+++ DATA FOR THIS EXERCISE

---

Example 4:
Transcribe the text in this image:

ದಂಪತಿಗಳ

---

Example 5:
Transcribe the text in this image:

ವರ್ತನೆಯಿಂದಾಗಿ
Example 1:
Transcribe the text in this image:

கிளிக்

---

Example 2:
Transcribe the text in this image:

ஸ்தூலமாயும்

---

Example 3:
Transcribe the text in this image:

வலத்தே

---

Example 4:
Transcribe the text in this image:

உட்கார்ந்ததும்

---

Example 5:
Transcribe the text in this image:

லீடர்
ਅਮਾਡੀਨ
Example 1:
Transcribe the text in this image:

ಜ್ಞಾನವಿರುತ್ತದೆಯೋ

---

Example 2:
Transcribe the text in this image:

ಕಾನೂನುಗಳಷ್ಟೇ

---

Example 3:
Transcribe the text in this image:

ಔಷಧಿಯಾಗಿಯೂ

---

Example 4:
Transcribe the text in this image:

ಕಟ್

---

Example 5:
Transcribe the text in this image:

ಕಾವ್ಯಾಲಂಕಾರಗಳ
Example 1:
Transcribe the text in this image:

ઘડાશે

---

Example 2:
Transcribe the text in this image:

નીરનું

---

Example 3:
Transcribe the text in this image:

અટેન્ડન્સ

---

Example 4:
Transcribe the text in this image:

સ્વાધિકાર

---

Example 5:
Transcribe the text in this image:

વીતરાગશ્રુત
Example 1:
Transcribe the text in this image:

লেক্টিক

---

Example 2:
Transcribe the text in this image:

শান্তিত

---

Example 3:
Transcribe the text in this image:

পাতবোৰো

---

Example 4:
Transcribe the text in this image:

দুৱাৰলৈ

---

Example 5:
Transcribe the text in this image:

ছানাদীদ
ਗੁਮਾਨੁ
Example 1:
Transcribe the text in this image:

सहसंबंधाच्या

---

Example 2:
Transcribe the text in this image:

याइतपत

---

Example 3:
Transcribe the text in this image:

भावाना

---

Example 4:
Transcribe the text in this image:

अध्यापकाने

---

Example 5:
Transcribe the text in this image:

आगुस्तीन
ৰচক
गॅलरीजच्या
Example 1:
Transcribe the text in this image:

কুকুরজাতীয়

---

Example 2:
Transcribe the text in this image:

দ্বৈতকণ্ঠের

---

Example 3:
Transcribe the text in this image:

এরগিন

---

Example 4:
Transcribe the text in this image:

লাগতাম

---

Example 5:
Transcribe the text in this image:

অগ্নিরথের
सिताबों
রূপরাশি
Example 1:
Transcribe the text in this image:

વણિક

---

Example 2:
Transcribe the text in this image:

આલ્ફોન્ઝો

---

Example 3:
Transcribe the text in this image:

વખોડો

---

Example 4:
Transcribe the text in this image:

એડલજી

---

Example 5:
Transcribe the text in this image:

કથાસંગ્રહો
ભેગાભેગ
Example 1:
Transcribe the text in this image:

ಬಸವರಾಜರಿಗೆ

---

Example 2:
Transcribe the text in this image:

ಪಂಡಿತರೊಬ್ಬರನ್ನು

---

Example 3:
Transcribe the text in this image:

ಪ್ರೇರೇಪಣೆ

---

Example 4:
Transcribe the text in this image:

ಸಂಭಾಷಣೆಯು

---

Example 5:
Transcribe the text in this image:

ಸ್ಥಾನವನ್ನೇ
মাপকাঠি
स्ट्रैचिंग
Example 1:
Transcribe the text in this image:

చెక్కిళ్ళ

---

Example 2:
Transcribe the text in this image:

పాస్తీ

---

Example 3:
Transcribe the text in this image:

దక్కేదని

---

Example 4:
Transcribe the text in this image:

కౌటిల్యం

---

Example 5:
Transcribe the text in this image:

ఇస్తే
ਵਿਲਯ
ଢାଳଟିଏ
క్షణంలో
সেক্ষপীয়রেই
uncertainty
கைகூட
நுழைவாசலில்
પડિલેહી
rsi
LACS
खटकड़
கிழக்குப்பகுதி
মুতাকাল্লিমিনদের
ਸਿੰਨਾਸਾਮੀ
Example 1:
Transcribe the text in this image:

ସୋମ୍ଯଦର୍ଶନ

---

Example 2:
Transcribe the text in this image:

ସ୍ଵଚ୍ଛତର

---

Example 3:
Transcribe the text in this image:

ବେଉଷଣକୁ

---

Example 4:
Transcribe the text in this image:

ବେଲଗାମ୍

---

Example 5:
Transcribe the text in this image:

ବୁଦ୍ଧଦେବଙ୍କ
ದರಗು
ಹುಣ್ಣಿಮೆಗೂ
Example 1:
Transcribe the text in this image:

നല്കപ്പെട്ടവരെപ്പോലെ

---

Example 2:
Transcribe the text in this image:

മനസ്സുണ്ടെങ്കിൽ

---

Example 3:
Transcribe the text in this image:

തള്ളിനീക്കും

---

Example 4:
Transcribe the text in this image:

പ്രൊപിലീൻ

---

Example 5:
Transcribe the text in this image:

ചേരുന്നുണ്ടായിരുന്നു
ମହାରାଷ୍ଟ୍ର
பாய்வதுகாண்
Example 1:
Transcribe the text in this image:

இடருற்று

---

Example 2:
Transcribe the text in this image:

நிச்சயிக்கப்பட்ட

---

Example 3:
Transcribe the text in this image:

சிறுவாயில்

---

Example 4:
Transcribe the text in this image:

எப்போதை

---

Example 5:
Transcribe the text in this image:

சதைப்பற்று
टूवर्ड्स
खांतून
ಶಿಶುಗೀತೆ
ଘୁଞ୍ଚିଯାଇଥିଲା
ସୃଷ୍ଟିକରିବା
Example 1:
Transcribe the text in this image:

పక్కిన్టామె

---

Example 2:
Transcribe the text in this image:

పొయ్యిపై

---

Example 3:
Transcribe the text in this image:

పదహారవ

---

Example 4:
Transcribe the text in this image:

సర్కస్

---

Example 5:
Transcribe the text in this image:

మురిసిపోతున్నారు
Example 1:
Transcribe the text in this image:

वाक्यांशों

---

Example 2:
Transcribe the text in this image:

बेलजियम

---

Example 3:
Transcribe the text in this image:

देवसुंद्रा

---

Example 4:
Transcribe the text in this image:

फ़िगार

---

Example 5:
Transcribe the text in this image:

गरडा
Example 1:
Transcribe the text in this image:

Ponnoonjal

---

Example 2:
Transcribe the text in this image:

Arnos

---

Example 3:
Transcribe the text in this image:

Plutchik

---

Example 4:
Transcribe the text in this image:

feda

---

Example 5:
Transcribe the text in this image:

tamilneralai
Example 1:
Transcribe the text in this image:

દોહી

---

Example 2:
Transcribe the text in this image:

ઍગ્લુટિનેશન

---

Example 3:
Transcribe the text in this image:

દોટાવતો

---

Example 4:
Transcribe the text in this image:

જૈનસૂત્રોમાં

++++++

TASK TO COMPLETE: Please make an exact copy of every record, leaving nothing out.

TASK OUTPUT:
---

Example 4:
Transcribe the text in this image:

ದಂಪತಿಗಳ

---

Example 5:
Transcribe the text in this image:

ವರ್ತನೆಯಿಂದಾಗಿ
Example 1:
Transcribe the text in this image:

கிளிக்

---

Example 2:
Transcribe the text in this image:

ஸ்தூலமாயும்

---

Example 3:
Transcribe the text in this image:

வலத்தே

---

Example 4:
Transcribe the text in this image:

உட்கார்ந்ததும்

---

Example 5:
Transcribe the text in this image:

லீடர்
ਅਮਾਡੀਨ
Example 1:
Transcribe the text in this image:

ಜ್ಞಾನವಿರುತ್ತದೆಯೋ

---

Example 2:
Transcribe the text in this image:

ಕಾನೂನುಗಳಷ್ಟೇ

---

Example 3:
Transcribe the text in this image:

ಔಷಧಿಯಾಗಿಯೂ

---

Example 4:
Transcribe the text in this image:

ಕಟ್

---

Example 5:
Transcribe the text in this image:

ಕಾವ್ಯಾಲಂಕಾರಗಳ
Example 1:
Transcribe the text in this image:

ઘડાશે

---

Example 2:
Transcribe the text in this image:

નીરનું

---

Example 3:
Transcribe the text in this image:

અટેન્ડન્સ

---

Example 4:
Transcribe the text in this image:

સ્વાધિકાર

---

Example 5:
Transcribe the text in this image:

વીતરાગશ્રુત
Example 1:
Transcribe the text in this image:

লেক্টিক

---

Example 2:
Transcribe the text in this image:

শান্তিত

---

Example 3:
Transcribe the text in this image:

পাতবোৰো

---

Example 4:
Transcribe the text in this image:

দুৱাৰলৈ

---

Example 5:
Transcribe the text in this image:

ছানাদীদ
ਗੁਮਾਨੁ
Example 1:
Transcribe the text in this image:

सहसंबंधाच्या

---

Example 2:
Transcribe the text in this image:

याइतपत

---

Example 3:
Transcribe the text in this image:

भावाना

---

Example 4:
Transcribe the text in this image:

अध्यापकाने

---

Example 5:
Transcribe the text in this image:

आगुस्तीन
ৰচক
गॅलरीजच्या
Example 1:
Transcribe the text in this image:

কুকুরজাতীয়

---

Example 2:
Transcribe the text in this image:

দ্বৈতকণ্ঠের

---

Example 3:
Transcribe the text in this image:

এরগিন

---

Example 4:
Transcribe the text in this image:

লাগতাম

---

Example 5:
Transcribe the text in this image:

অগ্নিরথের
सिताबों
রূপরাশি
Example 1:
Transcribe the text in this image:

વણિક

---

Example 2:
Transcribe the text in this image:

આલ્ફોન્ઝો

---

Example 3:
Transcribe the text in this image:

વખોડો

---

Example 4:
Transcribe the text in this image:

એડલજી

---

Example 5:
Transcribe the text in this image:

કથાસંગ્રહો
ભેગાભેગ
Example 1:
Transcribe the text in this image:

ಬಸವರಾಜರಿಗೆ

---

Example 2:
Transcribe the text in this image:

ಪಂಡಿತರೊಬ್ಬರನ್ನು

---

Example 3:
Transcribe the text in this image:

ಪ್ರೇರೇಪಣೆ

---

Example 4:
Transcribe the text in this image:

ಸಂಭಾಷಣೆಯು

---

Example 5:
Transcribe the text in this image:

ಸ್ಥಾನವನ್ನೇ
মাপকাঠি
स्ट्रैचिंग
Example 1:
Transcribe the text in this image:

చెక్కిళ్ళ

---

Example 2:
Transcribe the text in this image:

పాస్తీ

---

Example 3:
Transcribe the text in this image:

దక్కేదని

---

Example 4:
Transcribe the text in this image:

కౌటిల్యం

---

Example 5:
Transcribe the text in this image:

ఇస్తే
ਵਿਲਯ
ଢାଳଟିଏ
క్షణంలో
সেক্ষপীয়রেই
uncertainty
கைகூட
நுழைவாசலில்
પડિલેહી
rsi
LACS
खटकड़
கிழக்குப்பகுதி
মুতাকাল্লিমিনদের
ਸਿੰਨਾਸਾਮੀ
Example 1:
Transcribe the text in this image:

ସୋମ୍ଯଦର୍ଶନ

---

Example 2:
Transcribe the text in this image:

ସ୍ଵଚ୍ଛତର

---

Example 3:
Transcribe the text in this image:

ବେଉଷଣକୁ

---

Example 4:
Transcribe the text in this image:

ବେଲଗାମ୍

---

Example 5:
Transcribe the text in this image:

ବୁଦ୍ଧଦେବଙ୍କ
ದರಗು
ಹುಣ್ಣಿಮೆಗೂ
Example 1:
Transcribe the text in this image:

നല്കപ്പെട്ടവരെപ്പോലെ

---

Example 2:
Transcribe the text in this image:

മനസ്സുണ്ടെങ്കിൽ

---

Example 3:
Transcribe the text in this image:

തള്ളിനീക്കും

---

Example 4:
Transcribe the text in this image:

പ്രൊപിലീൻ

---

Example 5:
Transcribe the text in this image:

ചേരുന്നുണ്ടായിരുന്നു
ମହାରାଷ୍ଟ୍ର
பாய்வதுகாண்
Example 1:
Transcribe the text in this image:

இடருற்று

---

Example 2:
Transcribe the text in this image:

நிச்சயிக்கப்பட்ட

---

Example 3:
Transcribe the text in this image:

சிறுவாயில்

---

Example 4:
Transcribe the text in this image:

எப்போதை

---

Example 5:
Transcribe the text in this image:

சதைப்பற்று
टूवर्ड्स
खांतून
ಶಿಶುಗೀತೆ
ଘୁଞ୍ଚିଯାଇଥିଲା
ସୃଷ୍ଟିକରିବା
Example 1:
Transcribe the text in this image:

పక్కిన్టామె

---

Example 2:
Transcribe the text in this image:

పొయ్యిపై

---

Example 3:
Transcribe the text in this image:

పదహారవ

---

Example 4:
Transcribe the text in this image:

సర్కస్

---

Example 5:
Transcribe the text in this image:

మురిసిపోతున్నారు
Example 1:
Transcribe the text in this image:

वाक्यांशों

---

Example 2:
Transcribe the text in this image:

बेलजियम

---

Example 3:
Transcribe the text in this image:

देवसुंद्रा

---

Example 4:
Transcribe the text in this image:

फ़िगार

---

Example 5:
Transcribe the text in this image:

गरडा
Example 1:
Transcribe the text in this image:

Ponnoonjal

---

Example 2:
Transcribe the text in this image:

Arnos

---

Example 3:
Transcribe the text in this image:

Plutchik

---

Example 4:
Transcribe the text in this image:

feda

---

Example 5:
Transcribe the text in this image:

tamilneralai
Example 1:
Transcribe the text in this image:

દોહી

---

Example 2:
Transcribe the text in this image:

ઍગ્લુટિનેશન

---

Example 3:
Transcribe the text in this image:

દોટાવતો

---

Example 4:
Transcribe the text in this image:

જૈનસૂત્રોમાં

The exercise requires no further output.